WHAT YOU HAVE TO DO >> From the listing below, copy only the lines running from the line that contains "right hip: (343, 328)" to the line that contains "left knee: (182, 400)", both included.

*-*-*

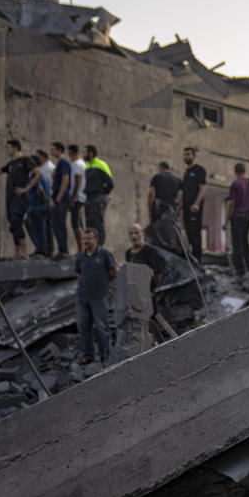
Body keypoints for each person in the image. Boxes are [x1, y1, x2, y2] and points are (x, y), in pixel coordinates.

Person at [0, 140, 41, 259]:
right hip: (10, 197)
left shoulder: (25, 160)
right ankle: (17, 252)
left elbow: (38, 174)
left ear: (16, 148)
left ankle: (23, 252)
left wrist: (26, 189)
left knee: (17, 220)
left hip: (20, 197)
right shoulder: (11, 164)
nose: (7, 150)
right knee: (13, 223)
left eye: (9, 148)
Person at [75, 227, 117, 365]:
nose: (86, 241)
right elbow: (79, 274)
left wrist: (105, 285)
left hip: (99, 296)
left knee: (102, 327)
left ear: (96, 239)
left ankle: (106, 357)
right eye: (84, 238)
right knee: (84, 327)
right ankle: (88, 355)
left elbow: (113, 271)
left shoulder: (104, 254)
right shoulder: (80, 257)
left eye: (89, 238)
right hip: (82, 298)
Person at [222, 163, 249, 281]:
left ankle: (240, 271)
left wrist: (226, 221)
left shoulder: (236, 184)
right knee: (245, 244)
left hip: (237, 216)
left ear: (235, 171)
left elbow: (232, 204)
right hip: (247, 217)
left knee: (237, 244)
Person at [179, 147, 206, 261]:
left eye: (189, 154)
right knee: (189, 234)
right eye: (185, 154)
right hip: (186, 208)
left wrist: (196, 204)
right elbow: (184, 193)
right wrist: (179, 207)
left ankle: (198, 261)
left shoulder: (199, 170)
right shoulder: (186, 173)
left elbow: (202, 188)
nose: (186, 157)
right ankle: (192, 261)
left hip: (194, 209)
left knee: (195, 236)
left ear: (194, 156)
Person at [83, 145, 113, 246]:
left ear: (91, 153)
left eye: (85, 152)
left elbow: (110, 183)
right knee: (89, 224)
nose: (83, 155)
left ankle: (99, 247)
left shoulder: (101, 164)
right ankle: (91, 246)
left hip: (98, 198)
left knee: (98, 223)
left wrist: (102, 192)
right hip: (89, 198)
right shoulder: (87, 166)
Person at [25, 157, 53, 258]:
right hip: (42, 206)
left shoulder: (34, 174)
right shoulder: (45, 175)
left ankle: (41, 251)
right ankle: (44, 250)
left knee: (38, 229)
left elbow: (39, 189)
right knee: (42, 228)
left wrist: (42, 200)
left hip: (37, 206)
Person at [49, 142, 73, 258]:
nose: (51, 152)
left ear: (59, 150)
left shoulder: (63, 162)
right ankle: (61, 250)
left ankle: (63, 251)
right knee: (56, 225)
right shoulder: (59, 163)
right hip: (58, 199)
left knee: (60, 225)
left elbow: (65, 180)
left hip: (61, 200)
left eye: (53, 149)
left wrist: (58, 197)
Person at [125, 223, 165, 291]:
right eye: (131, 233)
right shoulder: (128, 253)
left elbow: (158, 275)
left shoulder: (151, 251)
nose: (134, 236)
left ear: (142, 234)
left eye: (136, 233)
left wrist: (156, 291)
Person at [36, 149, 56, 256]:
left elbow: (50, 184)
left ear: (43, 156)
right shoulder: (42, 168)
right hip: (43, 200)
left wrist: (48, 199)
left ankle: (49, 250)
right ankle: (44, 249)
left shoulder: (49, 168)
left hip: (47, 199)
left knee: (47, 225)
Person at [68, 144, 86, 253]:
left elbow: (77, 182)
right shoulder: (83, 164)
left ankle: (81, 249)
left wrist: (72, 198)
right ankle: (83, 249)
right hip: (81, 197)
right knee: (79, 224)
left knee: (75, 224)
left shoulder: (76, 164)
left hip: (77, 198)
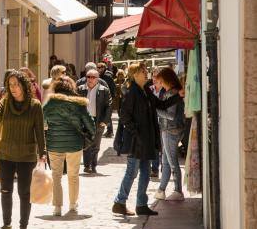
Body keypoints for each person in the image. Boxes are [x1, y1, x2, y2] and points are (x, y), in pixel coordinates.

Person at [112, 61, 177, 217]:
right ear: (135, 75)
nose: (146, 73)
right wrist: (136, 133)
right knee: (132, 172)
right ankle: (119, 202)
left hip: (147, 140)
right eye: (143, 71)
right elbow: (125, 117)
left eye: (146, 70)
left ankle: (141, 204)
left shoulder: (146, 91)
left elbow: (161, 105)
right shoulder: (132, 92)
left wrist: (178, 96)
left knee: (146, 172)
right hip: (136, 141)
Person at [0, 69, 45, 229]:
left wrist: (42, 154)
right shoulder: (5, 103)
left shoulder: (35, 106)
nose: (13, 88)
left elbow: (39, 132)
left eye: (16, 84)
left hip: (26, 156)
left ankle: (23, 228)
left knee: (24, 193)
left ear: (24, 85)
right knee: (6, 191)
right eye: (10, 85)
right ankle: (7, 225)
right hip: (6, 154)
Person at [43, 77, 95, 216]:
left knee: (56, 176)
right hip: (74, 144)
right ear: (72, 89)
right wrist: (91, 135)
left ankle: (57, 207)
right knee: (73, 175)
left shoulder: (50, 104)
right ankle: (73, 204)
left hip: (54, 144)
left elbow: (42, 121)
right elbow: (90, 124)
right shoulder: (79, 104)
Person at [154, 67, 186, 201]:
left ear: (166, 80)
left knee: (171, 162)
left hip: (170, 130)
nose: (159, 83)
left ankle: (178, 190)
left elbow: (170, 115)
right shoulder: (170, 92)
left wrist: (155, 110)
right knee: (166, 162)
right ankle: (161, 190)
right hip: (169, 130)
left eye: (160, 80)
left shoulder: (172, 93)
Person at [77, 69, 112, 174]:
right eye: (88, 77)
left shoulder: (104, 90)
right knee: (86, 144)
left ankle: (93, 165)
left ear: (97, 79)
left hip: (98, 120)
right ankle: (87, 165)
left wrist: (105, 121)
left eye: (93, 77)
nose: (90, 79)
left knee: (95, 145)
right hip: (84, 120)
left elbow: (109, 106)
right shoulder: (80, 89)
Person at [97, 62, 116, 138]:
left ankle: (110, 131)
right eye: (97, 67)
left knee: (107, 114)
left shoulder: (107, 77)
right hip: (101, 98)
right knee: (105, 114)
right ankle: (109, 130)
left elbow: (113, 88)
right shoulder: (99, 76)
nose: (98, 69)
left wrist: (112, 98)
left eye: (99, 67)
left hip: (107, 98)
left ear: (103, 68)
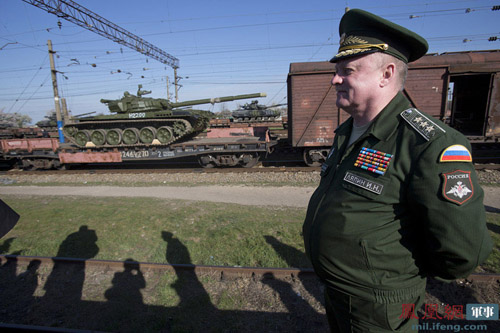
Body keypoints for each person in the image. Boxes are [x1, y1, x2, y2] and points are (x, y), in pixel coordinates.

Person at [302, 8, 492, 332]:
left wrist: (398, 277)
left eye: (347, 70)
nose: (334, 79)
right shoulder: (348, 132)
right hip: (338, 295)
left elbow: (463, 251)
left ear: (386, 74)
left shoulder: (429, 144)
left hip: (379, 308)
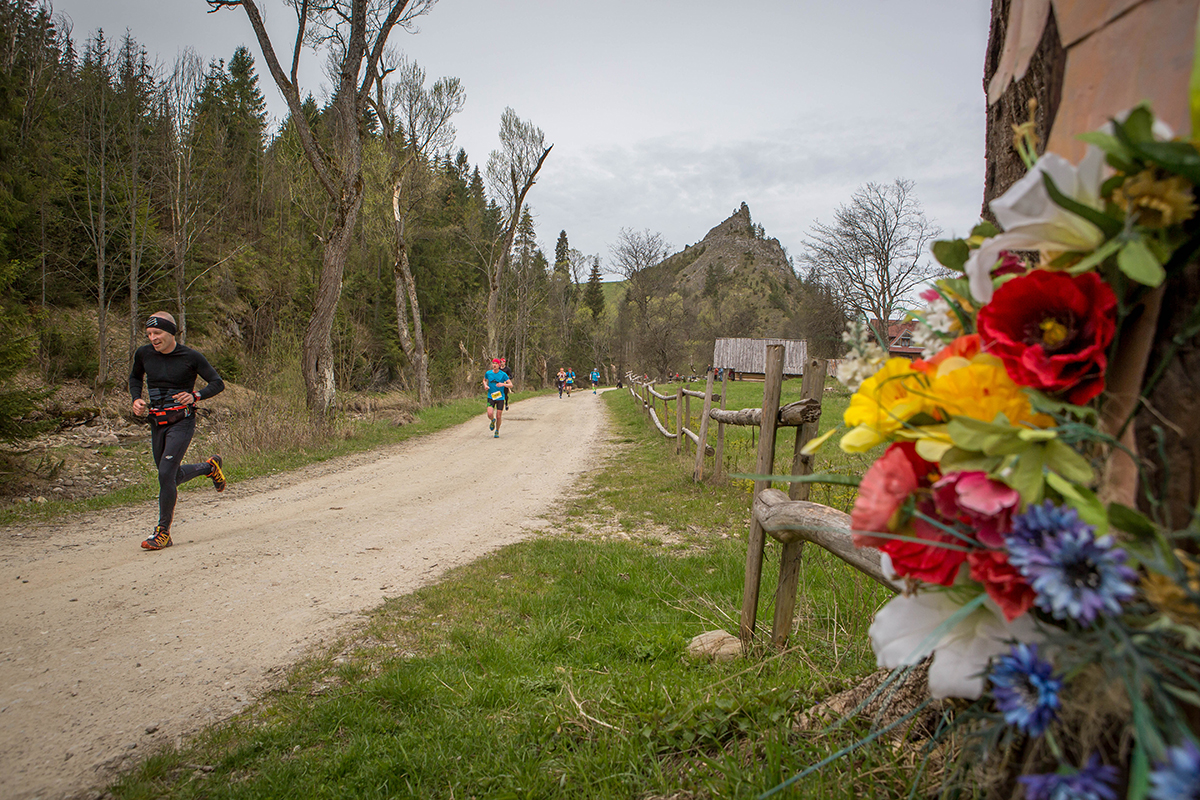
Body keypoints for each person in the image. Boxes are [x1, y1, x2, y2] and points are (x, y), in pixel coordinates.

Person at [129, 312, 226, 551]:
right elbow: (135, 377)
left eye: (157, 333)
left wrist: (195, 395)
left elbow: (217, 383)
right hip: (156, 422)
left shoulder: (191, 357)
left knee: (165, 473)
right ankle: (209, 467)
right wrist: (136, 399)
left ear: (171, 333)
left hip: (182, 421)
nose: (153, 338)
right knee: (170, 476)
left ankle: (163, 533)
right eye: (149, 334)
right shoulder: (143, 353)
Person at [483, 358, 513, 438]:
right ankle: (492, 420)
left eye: (496, 363)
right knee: (489, 413)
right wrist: (485, 385)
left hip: (500, 397)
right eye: (493, 363)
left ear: (499, 365)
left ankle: (497, 430)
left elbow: (511, 385)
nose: (494, 365)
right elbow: (484, 380)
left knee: (498, 416)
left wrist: (503, 384)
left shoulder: (503, 374)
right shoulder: (488, 373)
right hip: (491, 396)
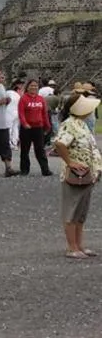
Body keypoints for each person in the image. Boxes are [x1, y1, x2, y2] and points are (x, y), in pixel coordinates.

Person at [53, 94, 102, 259]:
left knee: (81, 212)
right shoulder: (70, 125)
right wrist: (70, 162)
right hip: (76, 174)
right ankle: (71, 246)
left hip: (87, 174)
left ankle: (79, 245)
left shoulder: (82, 124)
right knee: (71, 211)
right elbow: (59, 144)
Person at [18, 79, 52, 176]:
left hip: (38, 127)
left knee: (40, 150)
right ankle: (24, 170)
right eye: (31, 86)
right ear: (27, 87)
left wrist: (47, 126)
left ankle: (45, 170)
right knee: (25, 150)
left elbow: (44, 113)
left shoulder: (41, 99)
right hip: (27, 128)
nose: (34, 87)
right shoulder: (23, 98)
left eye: (35, 86)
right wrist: (25, 124)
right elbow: (21, 113)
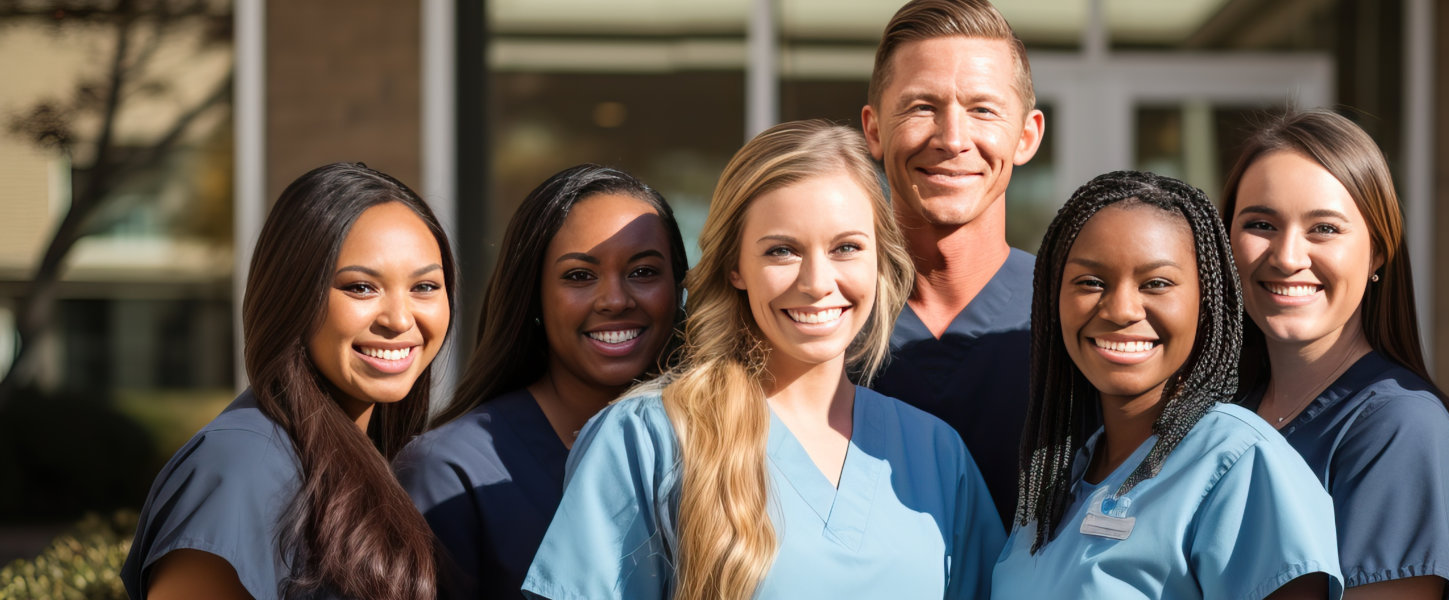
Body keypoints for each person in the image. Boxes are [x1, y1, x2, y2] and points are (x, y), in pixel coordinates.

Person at [521, 120, 1003, 600]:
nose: (817, 282)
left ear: (879, 260)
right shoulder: (648, 438)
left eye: (847, 248)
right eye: (782, 250)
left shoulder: (937, 454)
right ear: (735, 266)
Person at [993, 170, 1341, 600]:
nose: (1121, 309)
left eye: (1156, 283)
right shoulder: (1058, 477)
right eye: (1090, 282)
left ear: (1206, 302)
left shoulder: (1241, 465)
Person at [121, 162, 452, 600]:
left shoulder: (368, 454)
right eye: (360, 287)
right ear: (292, 296)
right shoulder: (238, 465)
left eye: (425, 286)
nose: (399, 319)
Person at [393, 165, 688, 599]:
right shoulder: (450, 473)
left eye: (643, 272)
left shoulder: (726, 445)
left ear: (680, 288)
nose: (615, 300)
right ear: (532, 295)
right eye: (579, 276)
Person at [1221, 109, 1449, 599]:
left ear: (1378, 251)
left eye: (1324, 229)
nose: (1288, 257)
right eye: (1261, 224)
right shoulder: (1223, 410)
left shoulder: (1401, 427)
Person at [860, 0, 1046, 527]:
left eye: (983, 109)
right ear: (874, 130)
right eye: (921, 107)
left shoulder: (1072, 314)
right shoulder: (822, 314)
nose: (953, 138)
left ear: (1027, 135)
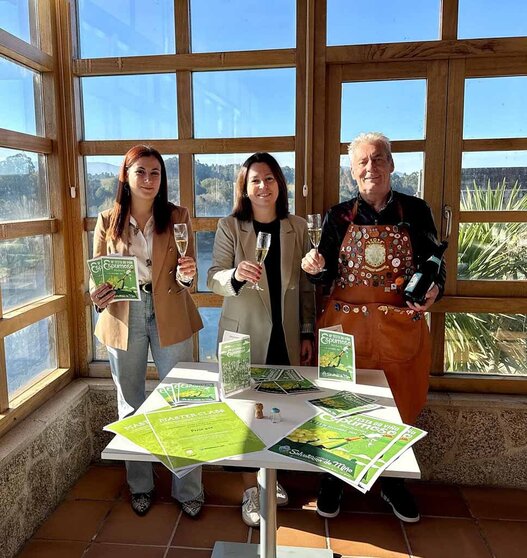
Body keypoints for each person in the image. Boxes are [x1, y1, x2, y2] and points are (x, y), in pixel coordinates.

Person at [302, 132, 445, 523]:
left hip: (398, 326)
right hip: (343, 328)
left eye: (379, 159)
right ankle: (333, 477)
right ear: (352, 171)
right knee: (337, 403)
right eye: (363, 162)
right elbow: (326, 272)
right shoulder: (337, 215)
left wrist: (435, 289)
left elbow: (436, 263)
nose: (371, 167)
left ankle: (392, 480)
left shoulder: (415, 210)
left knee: (397, 408)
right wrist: (315, 269)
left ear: (392, 165)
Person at [90, 145, 205, 518]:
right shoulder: (107, 220)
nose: (148, 179)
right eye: (141, 171)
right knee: (131, 404)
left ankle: (188, 488)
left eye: (155, 173)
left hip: (170, 310)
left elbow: (190, 276)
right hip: (125, 315)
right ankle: (140, 485)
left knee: (182, 400)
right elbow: (94, 278)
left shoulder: (177, 216)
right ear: (126, 175)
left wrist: (188, 274)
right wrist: (96, 295)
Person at [207, 152, 315, 527]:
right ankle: (250, 489)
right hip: (242, 333)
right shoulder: (230, 227)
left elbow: (304, 288)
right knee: (243, 413)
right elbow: (213, 278)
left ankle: (273, 475)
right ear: (245, 187)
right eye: (256, 180)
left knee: (281, 408)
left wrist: (306, 332)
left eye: (270, 179)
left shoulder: (297, 227)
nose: (263, 186)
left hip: (285, 335)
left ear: (279, 185)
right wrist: (235, 275)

*-*-*

RESPONSE >>
right hip: (343, 328)
left eye: (379, 159)
right ankle: (333, 477)
right ear: (352, 171)
right knee: (337, 403)
right eye: (363, 162)
right elbow: (326, 272)
right shoulder: (337, 215)
left wrist: (435, 289)
left elbow: (436, 263)
nose: (371, 167)
left ankle: (392, 480)
left shoulder: (415, 210)
left knee: (397, 408)
right wrist: (315, 269)
left ear: (392, 165)
Person at [90, 145, 205, 518]:
right shoulder: (107, 220)
nose: (148, 179)
right eye: (141, 171)
right knee: (131, 404)
left ankle: (188, 488)
left eye: (155, 173)
left hip: (170, 310)
left elbow: (190, 276)
right hip: (125, 315)
right ankle: (140, 485)
left knee: (182, 400)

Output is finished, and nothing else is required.